The collapse of the Thwaites Glacier in West Antarctica could significantly affect global sea levels. It already drains an area roughly the size of Britain or Florida, accounting for around 4 percent of global sea-level rise — an amount that has doubled since the mid-1990s.
The U.K. Natural Environment Research Council and the U.S. National Science Foundation will deploy scientists to gather the data needed to understand whether the glacier’s collapse could begin in the next few decades or centuries.
The project involves around 100 scientists from world-leading research institutes in both countries alongside researchers from South Korea, Germany, Sweden, New Zealand and Finland, who will contribute to the various projects.
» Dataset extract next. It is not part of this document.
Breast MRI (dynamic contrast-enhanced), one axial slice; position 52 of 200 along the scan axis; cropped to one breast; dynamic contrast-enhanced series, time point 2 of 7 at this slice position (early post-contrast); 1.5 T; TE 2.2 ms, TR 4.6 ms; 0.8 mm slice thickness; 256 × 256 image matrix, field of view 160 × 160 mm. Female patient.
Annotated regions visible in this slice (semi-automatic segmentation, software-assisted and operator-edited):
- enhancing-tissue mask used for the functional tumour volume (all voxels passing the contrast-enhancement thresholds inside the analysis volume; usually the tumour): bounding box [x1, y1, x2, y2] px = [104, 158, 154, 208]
These projects aim to deliver answers to some of the big questions for scientists trying to predict global sea-level rise.
“For more than a decade, satellites have identified this area as a region of massive ice loss and rapid change,”said the lead U.S. scientific coordinator, Dr. Ted Scambos, of the National Snow and Ice Data Center. “But there are still many aspects of the ice and ocean that cannot be determined from space. We need to go there, with a robust scientific plan of activity, and learn more about how this area is changing in detail, so we can reduce the uncertainty of what might happen in the future.”
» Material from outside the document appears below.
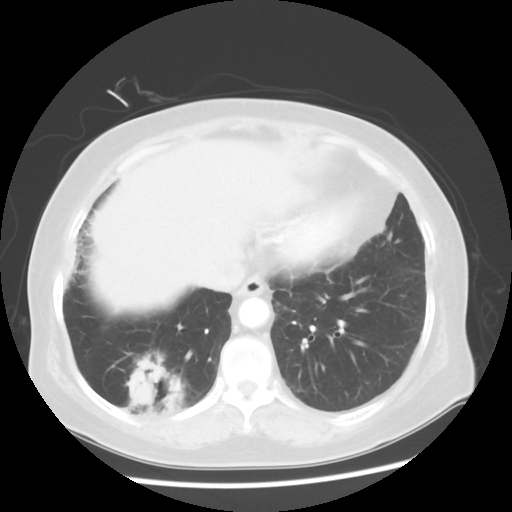
Chest CT, one axial slice. Slice 16 of 56 in the series (ordered by position). Reconstruction kernel STANDARD. 120 kVp. Lung window (W 1500 / L -600 HU). 5 mm slice thickness. 512 × 512 image matrix, field of view 360 × 360 mm. Female patient, age 64 years. Case-level facts recorded for this patient, not image findings: clinical TNM (as recorded): Tis N0 M0.
Structures marked on this image (bounding box drawn by a radiologist):
- lung tumour (recorded histology: adenocarcinoma): bounding box (x1, y1, x2, y2) in pixels: (122, 345, 193, 438)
Dr. Rebecca Totten Minzoni, an assistant professor of geological sciences at The University of Alabama, has a role to play as a marine geologist and paleontologist in the roughly $25 million research collaboration. She will use her expertise in finding clues to the past behavior of Thwaites Glacier through what is left behind in the offshore sediment to inform models for how the glacier could behave in the future.
Antarctica’s glaciers contribute to sea-level rise when more ice is lost to the ocean than is replaced by snow. To fully understand the causes of changes in ice flow requires research on the ice itself, the nearby ocean and the Antarctic climate in the region.
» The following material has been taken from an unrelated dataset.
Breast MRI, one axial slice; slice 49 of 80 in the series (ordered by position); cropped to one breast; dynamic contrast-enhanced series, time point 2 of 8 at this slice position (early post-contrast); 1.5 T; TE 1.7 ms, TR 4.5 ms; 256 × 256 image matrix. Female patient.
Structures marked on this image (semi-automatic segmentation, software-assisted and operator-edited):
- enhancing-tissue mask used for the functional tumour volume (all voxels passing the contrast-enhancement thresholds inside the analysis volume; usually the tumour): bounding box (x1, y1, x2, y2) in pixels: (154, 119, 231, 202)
Satellites show the Thwaites region is changing rapidly with warmer currents swirling around it, reaching under the ice shelf and working as a sort of lubricant that melts it from below. Not enough, however, is known about this process and how extensively it reaches under the ice shelf.
The project will deploy the most up-to-date instruments and techniques available, from drills that can make access holes 1,500 meters into the ice with jets of hot water to autonomous submarines.
Totten Minzoni will be aboard a research vessel where her part of the international team will extract cores of sediment from the sea floor to reveal the conditions around the ice sheet for the past 12,000 years.
“It’s just like stepping back in time because each layer tells you about a different time period and the glacial and oceanographic conditions,” she said.
Specifically, Totten Minzoni and her students will look for the silica walls of microscopic, single-celled organisms, called diatoms, that can be preserved in sediment for millions of years. The abundance of the diatom microfossil remains and the species present at different intervals provide clues about the water that supported them, whether it was warm or cold, and whether there was sea ice or large ice shelves at the time.
Combined with dating of the sediment cores, Totten Minzoni’s findings will help researchers understand the rates of past glacier retreat, especially in the presence warm water, which can be used to understand how Thwaites Glacier could behave in similar waters today and in the future.
“The whole focus of this large project is have a more accurate model for what the contribution of Antarctica to sea level rise is going to be,” she said.
Totten Minzoni’s team of marine geologists, Thwaites Offshore Research (THOR), is one of the eight projects funded by the joint NSF and NERC grant, and is led by the University of Houston and the British Antarctic Survey, with collaborators from Rice, Columbia and Exeter universities.